** SELECTED EXTRACT **
+ + + +

Apr 21, 2020

Article #5 in a Series >>>>> Curricular Shibboleth and Erroneous Pedagogy Pervade the MPS Comprehensive Design >>>>> The Stark Inadequacy of the Superintendent Ed Graff’s Four Priorities, Embedded in the Academic Portion of the MPS Comprehensive Design


Curricular shibboleth and erroneous pedagogy pervade the Minneapolis Public Schools (MPS) Comprehensive District Design.

 
Previous articles in this series have emphasized the jargon-infested nature of the MPS Comprehensive District Design, identifying terms and claims for “academically rigorous curriculum,” “culturally relevant curriculum,” “differentiated instruction,” “personalized curriculum,” lifelong learning,” and “critical thinking” as mere shibboleths spouted by the academic decision-makers at the Minneapolis Public Schools who have inserted their corrupt ideology into the academic portion of the MPS Comprehensive District Design;  such terms have  no utility as guides to knowledge-intensive, skill-replete education.

+ + + +

** DATA EXTRACT **
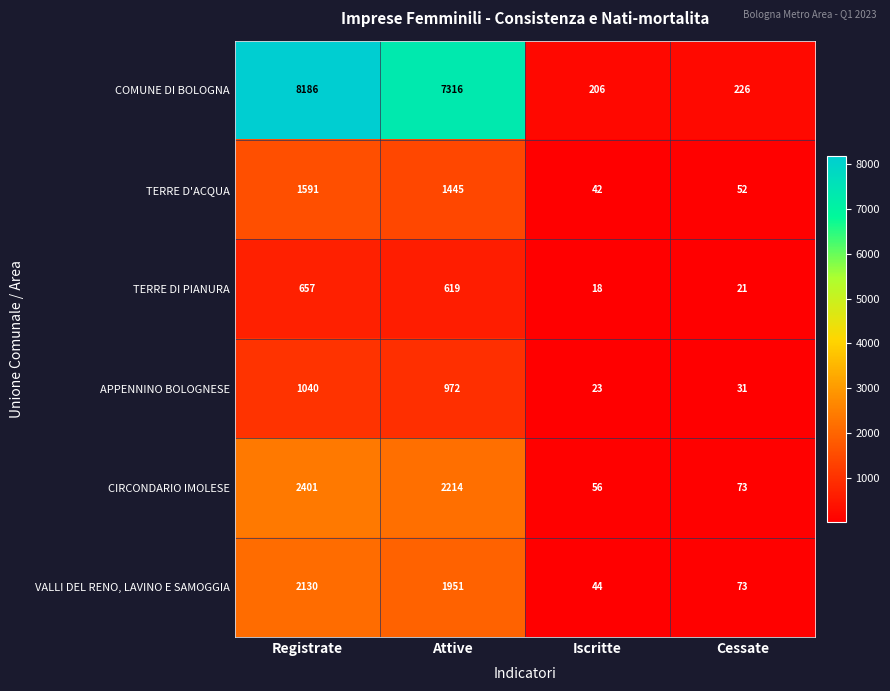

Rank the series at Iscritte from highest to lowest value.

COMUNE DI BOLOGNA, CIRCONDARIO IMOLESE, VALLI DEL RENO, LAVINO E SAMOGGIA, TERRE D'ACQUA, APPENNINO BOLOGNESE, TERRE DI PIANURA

+ + + +

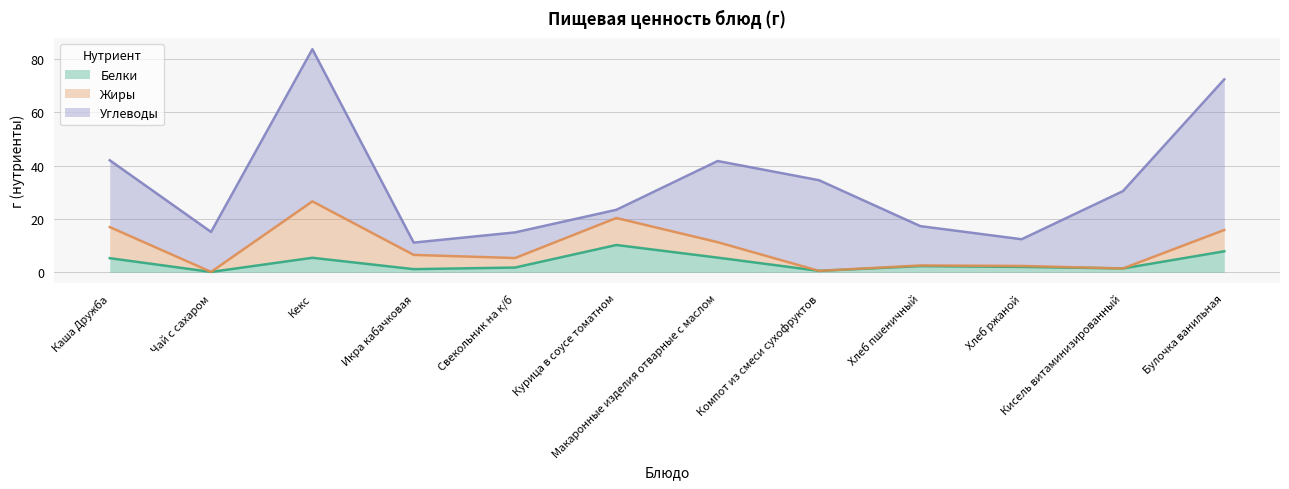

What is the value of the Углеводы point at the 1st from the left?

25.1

+ + + +

Which terms does the article on the MPS Comprehensive District Design call mere shibboleths?

- academically rigorous curriculum
- culturally relevant curriculum
- differentiated instruction
- personalized curriculum
- lifelong learning
- critical thinking